● **Work required**: Copy every line of the records below word for word, and leave out the pictures.

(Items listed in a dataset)
---

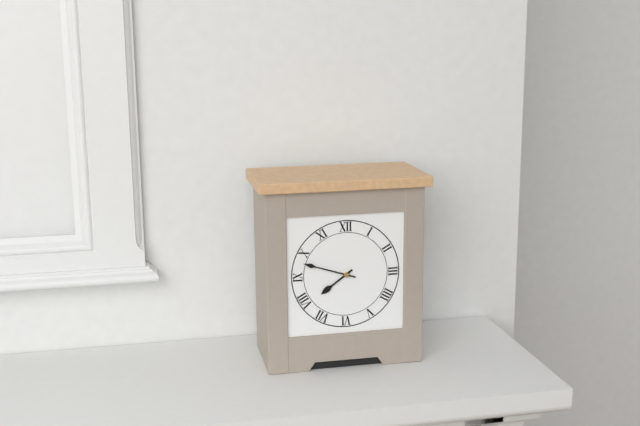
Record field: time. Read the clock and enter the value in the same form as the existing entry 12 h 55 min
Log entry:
7 h 48 min
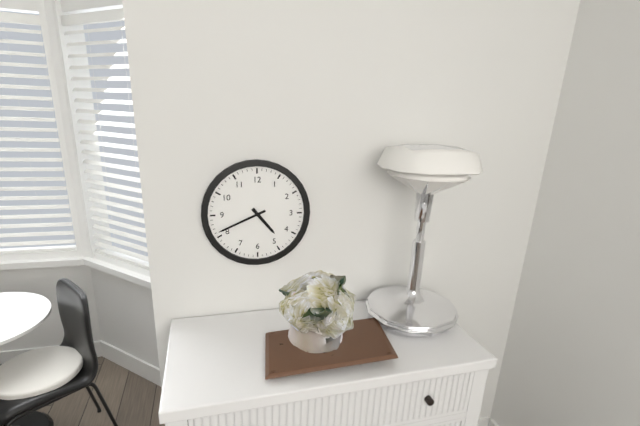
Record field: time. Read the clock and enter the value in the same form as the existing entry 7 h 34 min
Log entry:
4 h 41 min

---

● **Result of the exercise**:
Record field: time. Read the clock and enter the value in the same form as the existing entry 12 h 55 min
Log entry:
7 h 48 min
Record field: time. Read the clock and enter the value in the same form as the existing entry 7 h 34 min
Log entry:
4 h 41 min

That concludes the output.